ママ友はある公共施設の窓口で働いており、この間は女性の靴を盗むおじさんを捕まえたらしかった。女性の靴、特に中学生の女の子の靴を中心に盗み続けていた変態で、汚れた運動靴が特に好物だった、らしい。実行犯でなければ逮捕ができないからと警察に言われ、警察と一緒に張り込んだようだった。

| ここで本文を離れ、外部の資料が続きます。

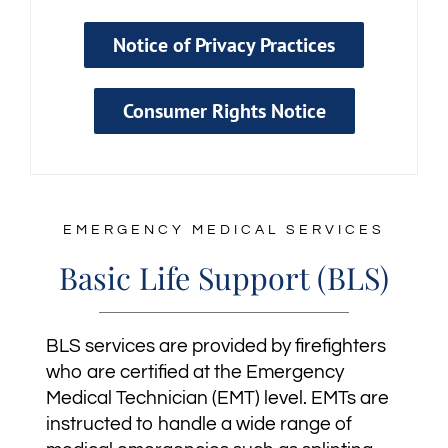
Notice of Privacy Practices
Consumer Rights Notice
EMERGENCY MEDICAL SERVICES
Basic Life Support (BLS)
BLS services are provided by firefighters
who are certified at the Emergency
Medical Technician (EMT) level. EMTs are
instructed to handle a wide range of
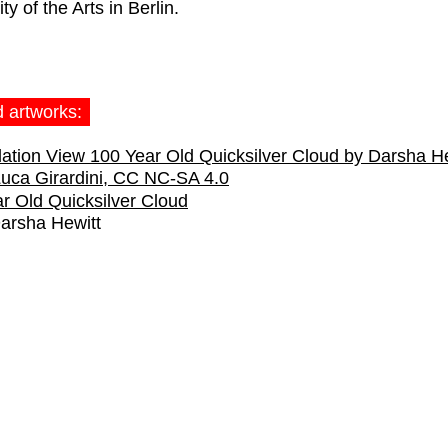
ty of the Arts in Berlin.
d artworks:
r Old Quicksilver Cloud
arsha Hewitt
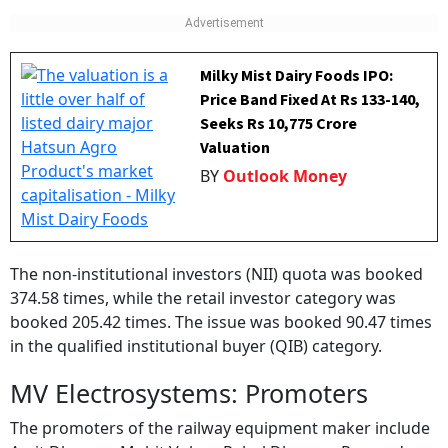
Milky Mist Dairy Foods IPO:
Price Band Fixed At Rs 133-140,
Seeks Rs 10,775 Crore
Valuation
BY
Outlook Money
The non-institutional investors (NII) quota was booked
374.58 times, while the retail investor category was
booked 205.42 times. The issue was booked 90.47 times
in the qualified institutional buyer (QIB) category.
MV Electrosystems: Promoters
The promoters of the railway equipment maker include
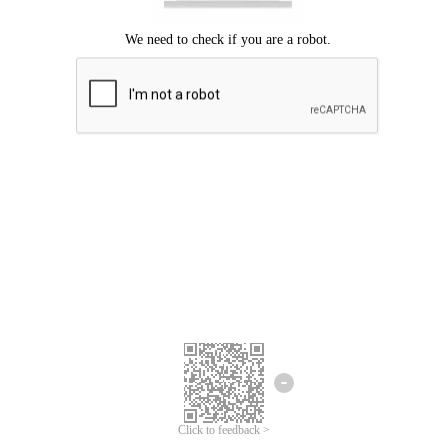
We're sorry.
We cannot find any matches for your search term.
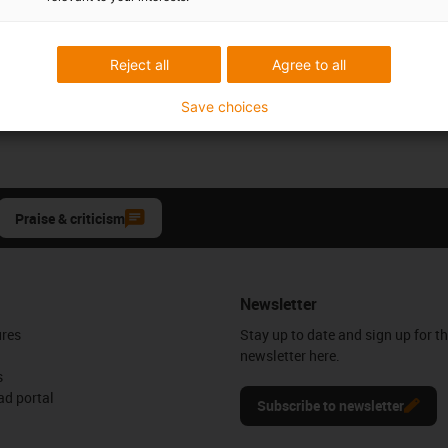
Reject all
Agree to all
Save choices
Praise & criticism
Newsletter
ures
Stay up to date and sign up for t
newsletter here.
s
d portal
Subscribe to newsletter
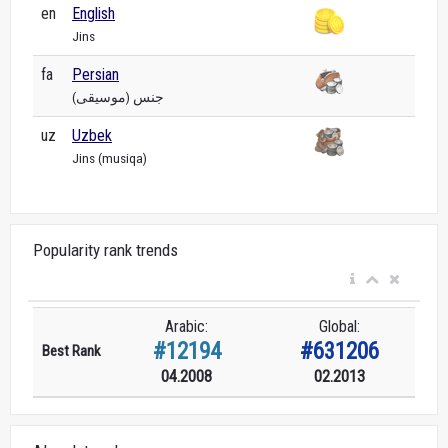
en
English
Jins
fa
Persian
جنس (موسیقی)
uz
Uzbek
Jins (musiqa)
Popularity rank trends
Arabic:
Global:
#12194
#631206
Best Rank
04.2008
02.2013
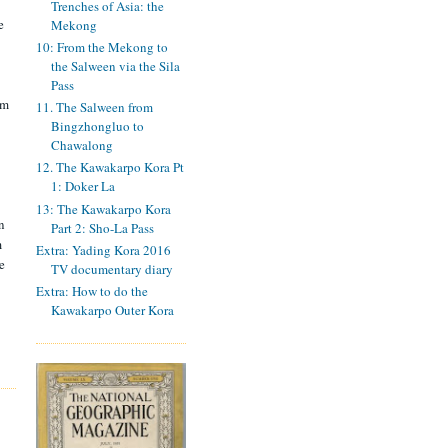
Trenches of Asia: the
e
Mekong
10: From the Mekong to
the Salween via the Sila
Pass
om
11. The Salween from
Bingzhongluo to
Chawalong
12. The Kawakarpo Kora Pt
1: Doker La
13: The Kawakarpo Kora
n
Part 2: Sho-La Pass
m
Extra: Yading Kora 2016
e
TV documentary diary
Extra: How to do the
Kawakarpo Outer Kora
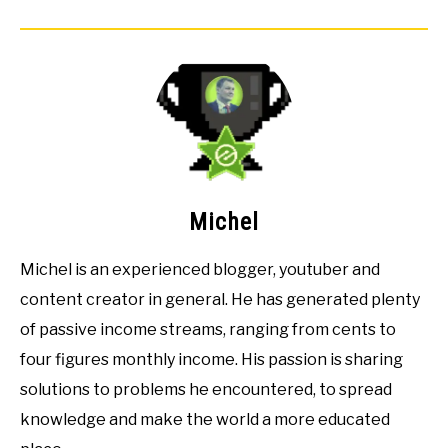
Michel
Michel is an experienced blogger, youtuber and
content creator in general. He has generated plenty
of passive income streams, ranging from cents to
four figures monthly income. His passion is sharing
solutions to problems he encountered, to spread
knowledge and make the world a more educated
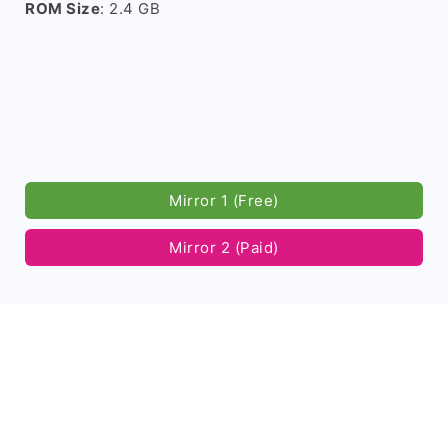
ROM Size
: 2.4 GB
Mirror 1 (Free)
Mirror 2 (Paid)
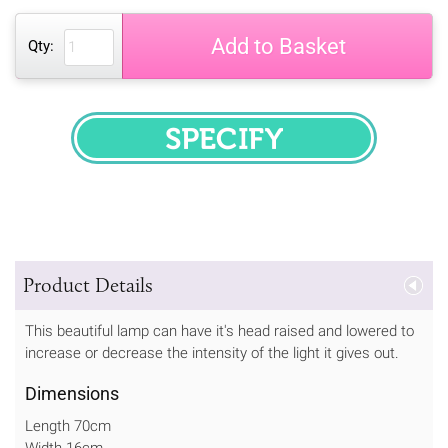
Add to Basket
Qty:
SPECIFY
Product Details
This beautiful lamp can have it's head raised and lowered to
increase or decrease the intensity of the light it gives out.
Dimensions
Length 70cm
Width 16cm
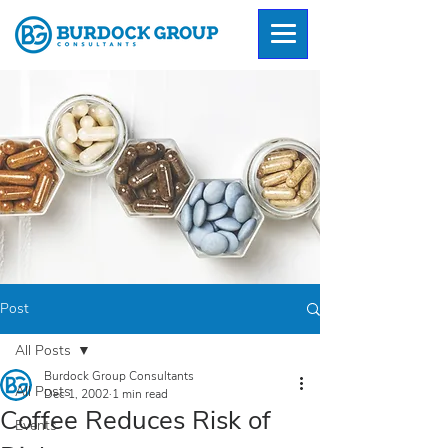
Post
All Posts
Burdock Group Consultants
All Posts
Dec 1, 2002
1 min read
Coffee Reduces Risk of
Events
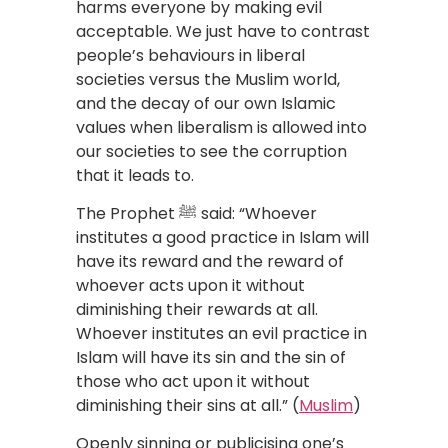
harms everyone by making evil
acceptable. We just have to contrast
people’s behaviours in liberal
societies versus the Muslim world,
and the decay of our own Islamic
values when liberalism is allowed into
our societies to see the corruption
that it leads to.
The Prophet ﷺ said: “Whoever
institutes a good practice in Islam will
have its reward and the reward of
whoever acts upon it without
diminishing their rewards at all.
Whoever institutes an evil practice in
Islam will have its sin and the sin of
those who act upon it without
diminishing their sins at all.” (
Muslim
)
Openly sinning or publicising one’s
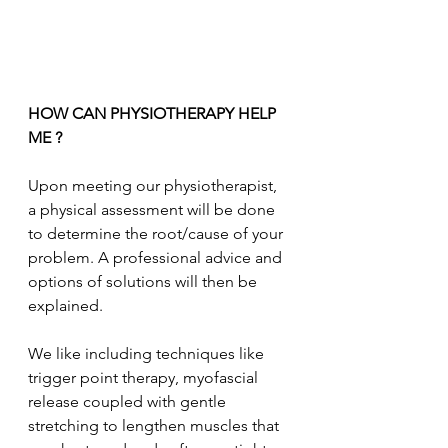
HOW CAN PHYSIOTHERAPY HELP 
ME ?
Upon meeting our physiotherapist, 
a physical assessment will be done 
to determine the root/cause of your 
problem. A professional advice and 
options of solutions will then be 
explained. 
We like including techniques like 
trigger point therapy, myofascial 
release coupled with gentle 
stretching to lengthen muscles that 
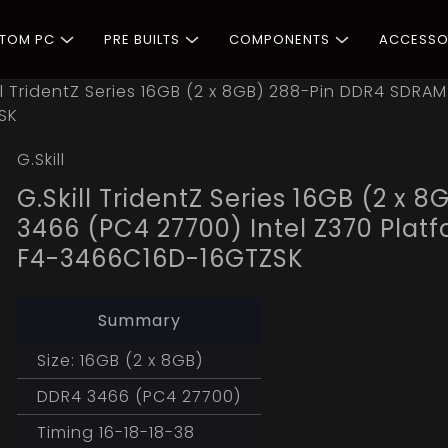
STOM PC
PRE BUILTS
COMPONENTS
ACCESSO
ll TridentZ Series 16GB (2 x 8GB) 288-Pin DDR4 SDRA
SK
G.Skill
G.Skill TridentZ Series 16GB (2 
3466 (PC4 27700) Intel Z370 Pla
F4-3466C16D-16GTZSK
Summary
Size: 16GB (2 x 8GB)
DDR4 3466 (PC4 27700)
Timing 16-18-18-38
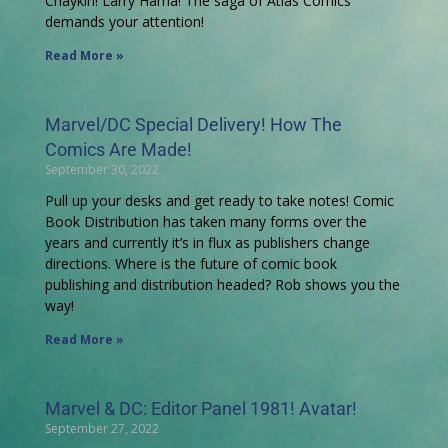
Chaykin! Larry Hama! The saga of Atlas Comics
demands your attention!
Read More »
Marvel/DC Special Delivery! How The
Comics Are Made!
September 30, 2022
Pull up your desks and get ready to take notes! Comic
Book Distribution has taken many forms over the
years and currently it’s in flux as publishers change
directions. Where is the future of comic book
publishing and distribution headed? Rob shows you the
way!
Read More »
Marvel & DC: Editor Panel 1981! Avatar!
September 27, 2022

私が住むこの街に、そんな変態がいるのかと思うと、少しショックだった。
「警察に表彰されることが目標だからねぇ」
母はそう言うが、あまりにも危険なことには巻き込まれないようにと祈るばかりである。
父も隣で聞いており、俺も一枚一枚ちゃんと福沢諭吉の透かしが入ってるかかざしてみようかなぁ、でも月給全部それやるの大変だなぁ、へへなんて言っている。萌木もやってみろ、と言われる。うるさい。
片田舎のママ友コミュニティのおばさん達の会話では、様々な事件が舞い込んでくるようだ。やれ息子が留年した、やれ不倫している人がいた、やれ息子が卒論を受け取ってもらえなかった、など。そんな様々な話題が飛び交うなか、母は何を話しているのだろう。
「あんたが急に3年近く勤めたアパレルのバイト先を辞めて、いきなり巫女を始めたことだったり」
「お兄ちゃんがお見合いみたいな形で彼女ができた話だったり」
「徳島まで新宿から夜行バスで8時間かけて行ったあんたの話」
「あとは最近始めた畑の話」
うーん、面白がってママ友の話を聞いていたけれど、私も面白がられている可能性があるじゃないか。このラインナップでいきなり畑の話が入るのも母らしい。
父は私と母が談笑しているのを見て、横でニコニコ聞いていた。たまによく分からない合いの手をいれていたけれど。
私たちが話しているのを、うるさそうにしながら犬が横で寝そべっていた。